Thursday, October 13, 2005

The Underclass of the Canadian Media Guild

A funny thing happened at the ratification meeting in Toronto. A permanent employee said, “I don’t know why we’ve been out on the street for a bunch of freelancers.” Actually, I don’t know why I’ve been paying union dues and denied my work for permanent employees. This person’s misinterpretation was probably due to the fact that many, many of the questions raised at the meeting were about freelance and other non-permanent issues.

The new agreement has made it clear that either the CBC or the CMG doesn’t want freelancers. You have to suspect it’s the CMG, since the CBC wanted “flexibility”. The CMG has put so much effort into protecting forced freelancers that they forgot some people are freelancers-by-choice. We agree that no one should be forced to accept freelance status just to get work. But the CMG Freelance Branch has a broader obligation. The union representation of freelancers-by-choice needs to include fair contracts that have benefits for both sides, a fair negotiation process, adequate time to negotiate a contract, and an understanding by both the CMG and CBC staff of the way in which freelancers are compensated to cover their overhead as well as a rate of pay that equals staff members.

Another area in which they have failed this group of members is in informing them of union activity. Freelancers work variable hours, are often self-assigned and often work off-site rather than in a CBC office. No freelancer I know was notified of the strike vote in July. Many were not aware that they were even eligible to vote. I’m certain that there was a significant number of freelancers who did not picket because they were not aware of eligibility for lockout pay. I know a few who found out late in the lockout that they were eligible and began to picket.

More than 2000 members did not vote in the ratification process. No doubt, some just couldn’t make it. Others may have had other jobs during the lockout. But, how many were freelancers who didn’t know they could vote? How many were members who just didn’t care enough to come out and vote? And, how many were members who bought into the spin the CMG put on from the outset – that it was a done deal.

The biggest insult to freelancers in the new Collective Agreement, and possibly the most hap-hazard use of language, comes in the “Definition of Terms”. “Employee” is defined as “any person hired by the Corporation in any classification of this Collective Agreement and any other classification created by the Corporation that would fall within this bargaining unit. The term employee does not include freelancers.” CMG President Lise Lareau was not truthful about the presence of this definition when she took questions following her “victory speech”. However, under the laws of Canada, freelancers are employees. What someone at the bargaining table was trying to accomplish with this degrading new addition to the agreement is unclear. Many freelancers make contributions that equal or exceed that of staff contributions to programming. Upon reading that I was not considered an employee by the CBC or the CMG, I immediately looked at the article about union dues. It says the corporation will collect them from every employee. Does that means freelancers don’t have to pay them?

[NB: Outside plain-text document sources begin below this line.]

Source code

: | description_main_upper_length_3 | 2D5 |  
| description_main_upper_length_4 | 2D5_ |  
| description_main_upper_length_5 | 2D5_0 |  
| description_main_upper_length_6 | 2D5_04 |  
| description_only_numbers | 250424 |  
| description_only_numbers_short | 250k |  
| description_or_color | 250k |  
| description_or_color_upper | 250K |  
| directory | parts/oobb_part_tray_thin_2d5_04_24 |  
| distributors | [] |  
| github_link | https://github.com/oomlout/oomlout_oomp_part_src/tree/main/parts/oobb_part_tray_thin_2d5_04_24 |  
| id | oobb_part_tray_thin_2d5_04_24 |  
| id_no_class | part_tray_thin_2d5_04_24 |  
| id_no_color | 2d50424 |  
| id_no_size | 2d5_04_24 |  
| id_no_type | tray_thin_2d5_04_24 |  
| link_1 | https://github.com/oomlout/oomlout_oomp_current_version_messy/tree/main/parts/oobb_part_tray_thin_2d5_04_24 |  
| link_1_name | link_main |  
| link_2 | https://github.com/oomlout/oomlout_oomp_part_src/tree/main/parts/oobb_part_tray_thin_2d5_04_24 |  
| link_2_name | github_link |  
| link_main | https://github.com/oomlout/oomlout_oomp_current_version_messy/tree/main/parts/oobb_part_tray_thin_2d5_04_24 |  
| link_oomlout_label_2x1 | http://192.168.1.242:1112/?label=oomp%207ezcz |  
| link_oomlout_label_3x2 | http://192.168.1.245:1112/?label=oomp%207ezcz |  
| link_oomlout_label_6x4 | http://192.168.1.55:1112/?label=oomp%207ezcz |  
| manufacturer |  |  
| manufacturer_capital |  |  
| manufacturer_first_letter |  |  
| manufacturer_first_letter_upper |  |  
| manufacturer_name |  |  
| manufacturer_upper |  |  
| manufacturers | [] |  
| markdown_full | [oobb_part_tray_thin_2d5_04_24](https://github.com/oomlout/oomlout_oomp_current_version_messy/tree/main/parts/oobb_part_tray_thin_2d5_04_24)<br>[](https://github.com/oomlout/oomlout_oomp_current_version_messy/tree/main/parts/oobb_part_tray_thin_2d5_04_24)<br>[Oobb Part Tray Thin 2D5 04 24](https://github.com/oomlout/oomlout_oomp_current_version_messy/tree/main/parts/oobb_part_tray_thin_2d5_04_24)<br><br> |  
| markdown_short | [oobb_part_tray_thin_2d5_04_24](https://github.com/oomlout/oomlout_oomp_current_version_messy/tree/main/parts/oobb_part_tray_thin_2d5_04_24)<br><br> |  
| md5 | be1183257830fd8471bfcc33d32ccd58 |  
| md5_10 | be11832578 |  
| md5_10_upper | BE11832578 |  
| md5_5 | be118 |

It would be an interesting challenge.

What has particularly saddened me is the number of people I encountered on the picket line and to whom I listened at the ratification meetings, who don’t know exactly what their status is. I met high-profile commentators who thought they were freelancers because the re-negotiate a contract every year. It turned out they are contract employees. I met temporary, part-time and casual staff who thought they were freelancers and vice versa. One sad case thought she was a contract employee because she signed a contract. Not a difficult mistake to make, but one with big consequences. As a contract employee she would have medical benefits. It turned out the poor girl was a freelancer and had nothing but the paltry sum she had been paid. The CMG and the CBC has to cease blurring the lines between classifications with the simplistic names they give the vastly different classifications and contract types.

This emphasizes that every member should have been given adequate time to read the agreement before voting. And everyone should have been advised of their classification, in CMG language, before reading. It’s been a week since this agreement, which the CMG proclaimed a great victory, was ratified. I wonder how many people still aren’t clear on what they are and to what they are entitled. I wonder how many would be happy with it if they knew.

1 Comments:

Blogger Voltaire said...

It constantly amazes me that there are people who complain about not getting information, but who never bother to ask.

I don't know why anyone would work without a contract. The contract sets out the terms of your engagement, how and when you'll be paid, and what the rights and obligations are on both sides.

As for getting information about the strike vote, picketing and ratification process, all anyone ever has to do is *ask*. If anyone wasn't sure whether they were eligible to picket, or vote, they should ask. There were how many websites? how many newsletters? how many picket headquarters? You can't complain about not receiving information you didn't make any effort to look for.

Since its creation a number of years ago, I know that the Guild's Freelance Branch has had difficulty finding volunteers who will work on its executive. There has never been a contested election in the history of the branch. In the next round of elections, I expect to see a whole bunch of people running for positions, either on the national branch executive or for their local executive, or volunteering to serve on the bargaining committee.

What would be useful would be for someone to say that they're planning to make change from the inside. Stand for election; volunteer for a bargaining committee; be involved in the process. Don't take pot shots at people who have given considerable amounts of time and effort just because you're not satisfied with the end result.